These cookies were inspired by a tasty bittersweet chocolate/almond/sea salt bar along with chocolate turtles, but I like hazelnuts so I used those instead. Since they have hardly any butter, they’re less guilt producing than they could be. At least, that’s what I tell myself! They’re deeply chocolatey because they’re made with bar chocolate rather than cocoa. With fudgy chocolate, crunchy hazelnuts and melted caramel pieces, they’re like the best chocolate turtle candy turned into a cookie, with salt flakes on top to increase the intense flavors. Consider making a double recipe because these cookies don’t last long. This recipe makes about 40-50 smallish cookies.

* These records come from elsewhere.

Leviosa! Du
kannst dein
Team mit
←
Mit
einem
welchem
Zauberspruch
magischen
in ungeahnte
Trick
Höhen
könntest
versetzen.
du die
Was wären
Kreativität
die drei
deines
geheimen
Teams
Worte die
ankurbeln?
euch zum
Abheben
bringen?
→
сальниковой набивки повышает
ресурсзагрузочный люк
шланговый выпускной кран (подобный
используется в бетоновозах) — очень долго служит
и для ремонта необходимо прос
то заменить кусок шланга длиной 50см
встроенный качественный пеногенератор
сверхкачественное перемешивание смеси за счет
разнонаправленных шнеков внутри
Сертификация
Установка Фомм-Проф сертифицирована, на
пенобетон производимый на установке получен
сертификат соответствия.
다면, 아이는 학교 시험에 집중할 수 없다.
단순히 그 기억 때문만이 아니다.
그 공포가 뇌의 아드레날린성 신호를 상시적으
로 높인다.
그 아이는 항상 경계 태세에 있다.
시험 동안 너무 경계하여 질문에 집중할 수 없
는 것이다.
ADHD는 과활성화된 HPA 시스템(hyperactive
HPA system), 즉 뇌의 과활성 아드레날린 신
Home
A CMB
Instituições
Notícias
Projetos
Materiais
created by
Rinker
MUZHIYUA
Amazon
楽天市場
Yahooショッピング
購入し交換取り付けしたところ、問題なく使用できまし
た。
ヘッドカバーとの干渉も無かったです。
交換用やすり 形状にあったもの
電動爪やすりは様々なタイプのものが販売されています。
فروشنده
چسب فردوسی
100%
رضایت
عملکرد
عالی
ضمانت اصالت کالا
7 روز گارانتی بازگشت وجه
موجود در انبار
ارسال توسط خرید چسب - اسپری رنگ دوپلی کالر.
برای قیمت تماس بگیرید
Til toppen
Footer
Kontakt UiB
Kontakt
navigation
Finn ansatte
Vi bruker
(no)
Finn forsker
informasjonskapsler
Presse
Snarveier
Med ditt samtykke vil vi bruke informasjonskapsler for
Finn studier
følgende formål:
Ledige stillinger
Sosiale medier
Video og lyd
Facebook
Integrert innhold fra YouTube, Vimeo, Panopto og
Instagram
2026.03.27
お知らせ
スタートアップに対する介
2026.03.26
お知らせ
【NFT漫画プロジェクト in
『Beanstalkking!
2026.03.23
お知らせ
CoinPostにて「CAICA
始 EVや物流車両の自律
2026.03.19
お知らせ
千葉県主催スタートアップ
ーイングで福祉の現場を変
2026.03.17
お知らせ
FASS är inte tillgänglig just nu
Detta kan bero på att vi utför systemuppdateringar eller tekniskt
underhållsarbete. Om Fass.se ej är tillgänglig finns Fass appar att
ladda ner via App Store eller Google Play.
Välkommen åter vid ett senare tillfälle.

- 1/4 cup all-purpose flour
- 1/2 teaspoon baking powder
- 2 jumbo eggs
- 2/3 cup sugar (or less, for more bittersweet flavors)

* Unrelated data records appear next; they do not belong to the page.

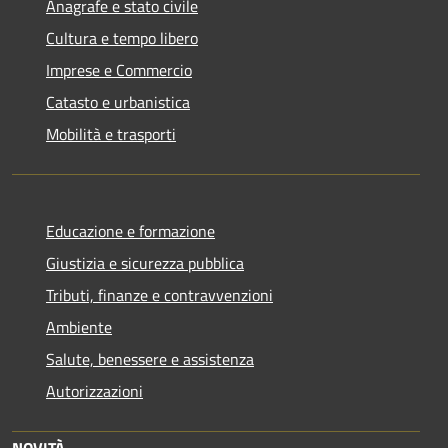
Anagrafe e stato civile
Cultura e tempo libero
Imprese e Commercio
Catasto e urbanistica
Mobilità e trasporti
Educazione e formazione
Giustizia e sicurezza pubblica
Tributi, finanze e contravvenzioni
Ambiente
Salute, benessere e assistenza
Autorizzazioni
NOVITÀ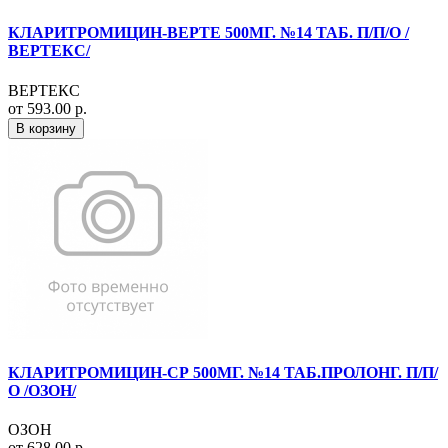
КЛАРИТРОМИЦИН-ВЕРТЕ 500МГ. №14 ТАБ. П/П/О /
ВЕРТЕКС/
ВЕРТЕКС
от 593.00 р.
В корзину
КЛАРИТРОМИЦИН-СР 500МГ. №14 ТАБ.ПРОЛОНГ. П/П/
О /ОЗОН/
ОЗОН
от 628.00 р.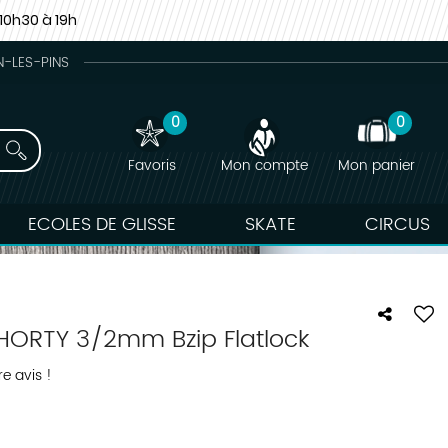
10h30 à 19h
N-LES-PINS
0
0
Favoris
Mon compte
Mon panier
ECOLES DE GLISSE
SKATE
CIRCUS
ORTY 3/2mm Bzip Flatlock
e avis !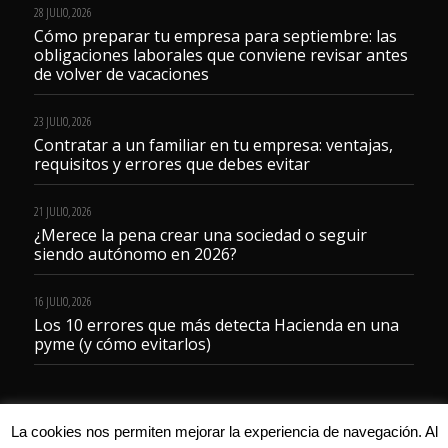
28 JULIO, 2026
Cómo preparar tu empresa para septiembre: las
obligaciones laborales que conviene revisar antes
de volver de vacaciones
23 JULIO, 2026
Contratar a un familiar en tu empresa: ventajas,
requisitos y errores que debes evitar
21 JULIO, 2026
¿Merece la pena crear una sociedad o seguir
siendo autónomo en 2026?
16 JULIO, 2026
Los 10 errores que más detecta Hacienda en una
pyme (y cómo evitarlos)
La cookies nos permiten mejorar la experiencia de navegación. Al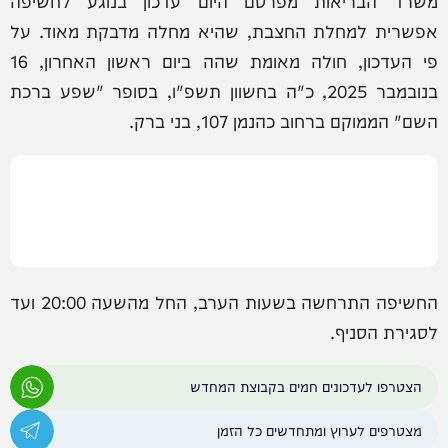
משרד הבריאות מפרסם היום עדכון בנוגע לחשיפה
אפשרית למחלת החצבת, שהיא מחלה מדבקת מאוד. על
פי העדכון, חולה מאומת שהה ביום ראשון האחרון, 16
בנובמבר 2025, כ"ה בחשוון תשפ"ו, בסופר "שפע ברכת
השם" הממוקם ברחוב כהנמן 107, בני ברק.
החשיפה התרחשה בשעות הערב, החל מהשעה 20:00 ועד
לסגירת הסניף.
הצטרפו לעדכונים חמים בקבוצת המחדש
מצטרפים לערוץ ומתחדשים כל הזמן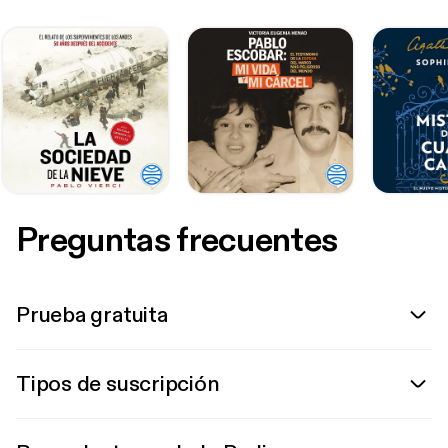
Preguntas frecuentes
Prueba gratuita
Tipos de suscripción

- 1/2 tablespoon of: hazelnut extract, hazelnut liqueur, strong coffee or whatever else, or omit
- 1 teaspoon vanilla extract
- 2 tablespoons unsalted butter
- 4 1/2 ounces extra-bittersweet chocolate*, roughly chopped
- 3 ounces unsweetened chocolate*, roughly chopped
- 1/2 cup mini chocolate chips (the Whole Foods 360 brand bittersweet chocolate chunks work well)
- 1/2 cup chopped toasted hazelnuts
- approximately 12-16 caramels (like the ones in the candy bin at Safeway), cut into little pieces
- Maldon or other flaky sea salt
* use good brands like El Rey, Vahlrona, Callebaut, SharffenBerger, etc., available at better grocery stores
1. Preheat oven to 375°F. Line 2 baking sheets with parchment paper or use a Silpat or a non-stick cookie sheet.

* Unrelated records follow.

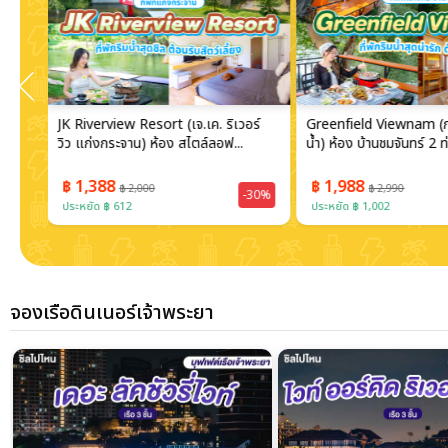
อร์
Greenfield Viewnam (กรีนฟิลด์ วิว
Alongkorn farm and 
น้ำ) ห้อง บ้านชมจันทร์ 2 ท่าน แก...
(อลงกรณ์ ฟาร์ม แอนด์ รี
บ้าน...
฿ 1,988
฿ 1,188
฿ 2,990
฿ 1,500
-30%
-33%
ประหยัด ฿ 1,002
ประหยัด ฿ 312
จองเรือดินเนอร์เจ้าพระยา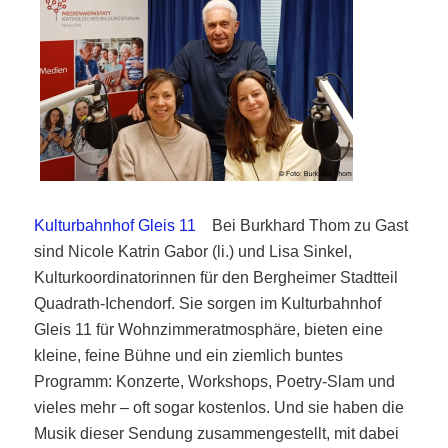
Kulturbahnhof Gleis 11
Bei Burkhard Thom zu Gast
sind Nicole Katrin Gabor (li.) und Lisa Sinkel,
Kulturkoordinatorinnen für den Bergheimer Stadtteil
Quadrath-Ichendorf. Sie sorgen im Kulturbahnhof
Gleis 11 für Wohnzimmeratmosphäre, bieten eine
kleine, feine Bühne und ein ziemlich buntes
Programm: Konzerte, Workshops, Poetry-Slam und
vieles mehr – oft sogar kostenlos. Und sie haben die
Musik dieser Sendung zusammengestellt, mit dabei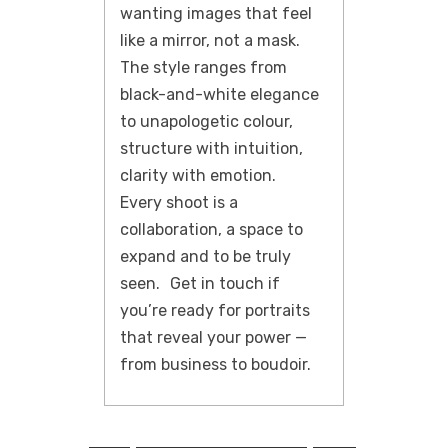
wanting images that feel
like a mirror, not a mask.
The style ranges from
black-and-white elegance
to unapologetic colour,
structure with intuition,
clarity with emotion.
Every shoot is a
collaboration, a space to
expand and to be truly
seen. Get in touch if
you’re ready for portraits
that reveal your power —
from business to boudoir.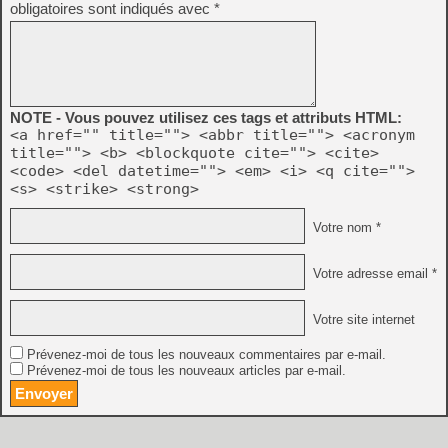
obligatoires sont indiqués avec
*
NOTE - Vous pouvez utilisez ces tags et attributs HTML:
<a href="" title=""> <abbr title=""> <acronym
title=""> <b> <blockquote cite=""> <cite>
<code> <del datetime=""> <em> <i> <q cite="">
<s> <strike> <strong>
Votre nom *
Votre adresse email *
Votre site internet
Prévenez-moi de tous les nouveaux commentaires par e-mail.
Prévenez-moi de tous les nouveaux articles par e-mail.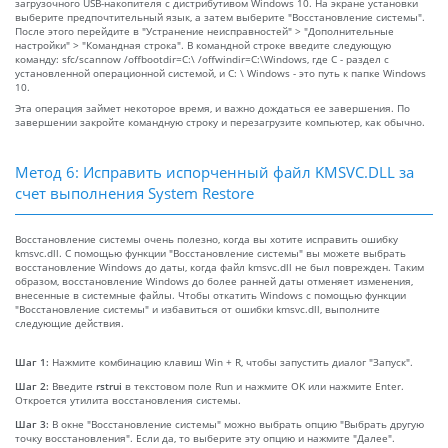
загрузочного USB-накопителя с дистрибутивом Windows 10. На экране установки
выберите предпочтительный язык, а затем выберите "Восстановление системы".
После этого перейдите в "Устранение неисправностей" > "Дополнительные
настройки" > "Командная строка". В командной строке введите следующую
команду: sfc/scannow /offbootdir=C:\ /offwindir=C:\Windows, где C - раздел с
установленной операционной системой, и C: \ Windows - это путь к папке Windows
10.
Эта операция займет некоторое время, и важно дождаться ее завершения. По
завершении закройте командную строку и перезагрузите компьютер, как обычно.
Метод 6: Исправить испорченный файл KMSVC.DLL за
счет выполнения System Restore
Восстановление системы очень полезно, когда вы хотите исправить ошибку
kmsvc.dll. С помощью функции "Восстановление системы" вы можете выбрать
восстановление Windows до даты, когда файл kmsvc.dll не был поврежден. Таким
образом, восстановление Windows до более ранней даты отменяет изменения,
внесенные в системные файлы. Чтобы откатить Windows с помощью функции
"Восстановление системы" и избавиться от ошибки kmsvc.dll, выполните
следующие действия.
Шаг 1:
Нажмите комбинацию клавиш Win + R, чтобы запустить диалог "Запуск".
Шаг 2:
Введите
rstrui
в текстовом поле Run и нажмите OK или нажмите Enter.
Откроется утилита восстановления системы.
Шаг 3:
В окне "Восстановление системы" можно выбрать опцию "Выбрать другую
точку восстановления". Если да, то выберите эту опцию и нажмите "Далее".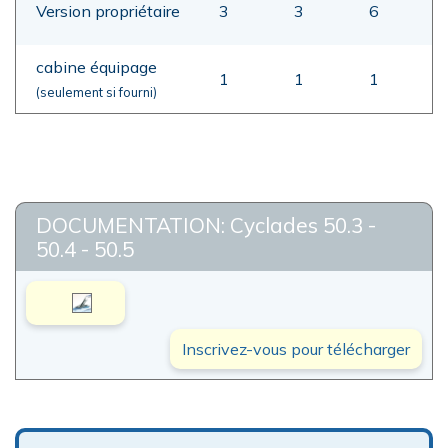
Version propriétaire
3
3
6
cabine équipage
1
1
1
(seulement si fourni)
DOCUMENTATION: Cyclades 50.3 -
50.4 - 50.5
Inscrivez-vous pour télécharger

2. In a small bowl, whisk together the flour and baking powder. Set aside.
3. In the bowl of an electric mixer, briefly whip the eggs to break them up. Add the sugar, extract/coffee/whatever, and vanilla and beat on high speed for up to 15 minutes, until thick.
4. While the eggs are whipping, place the butter in the top of a double boiler, or in a small metal bowl suspended over a pot of simmering (not boiling) water, and scatter the extra-bittersweet and unsweetened chocolate on top. Heat until the butter and chocolate melt. Remove the boiler top from over the water and stir the chocolate and butter until smooth.
5. Gently fold the chocolate mixture into the egg mixture until partially combined (there should still be some streaks). Add the flour mixture to the batter and carefully fold it in.
6. Fold in the chocolate chips, nuts and caramel pieces. If the batter is very runny, let it rest until it thickens slightly, about 5 minutes.
7. Drop the batter by heaping tablespoonfuls (or more, if you like bigger cookies) onto the prepared baking sheets. Carefully sprinkle some grains of flaky sea salt on top of each one, using more or less as you desire. Bake until puffed and cracked, 10 to 13 minutes. The caramel pieces might ooze out of a few cookies, but just remove the “ooze” or drape back over the cookie. Remove the cookies to a wire rack. Using Silpats allows you to lift the cookies off the sheet with your fingers because the melted caramel will soon stick to a spatula and thus not work well for scooping off cookies. Cookies last well in a tin and can also be frozen.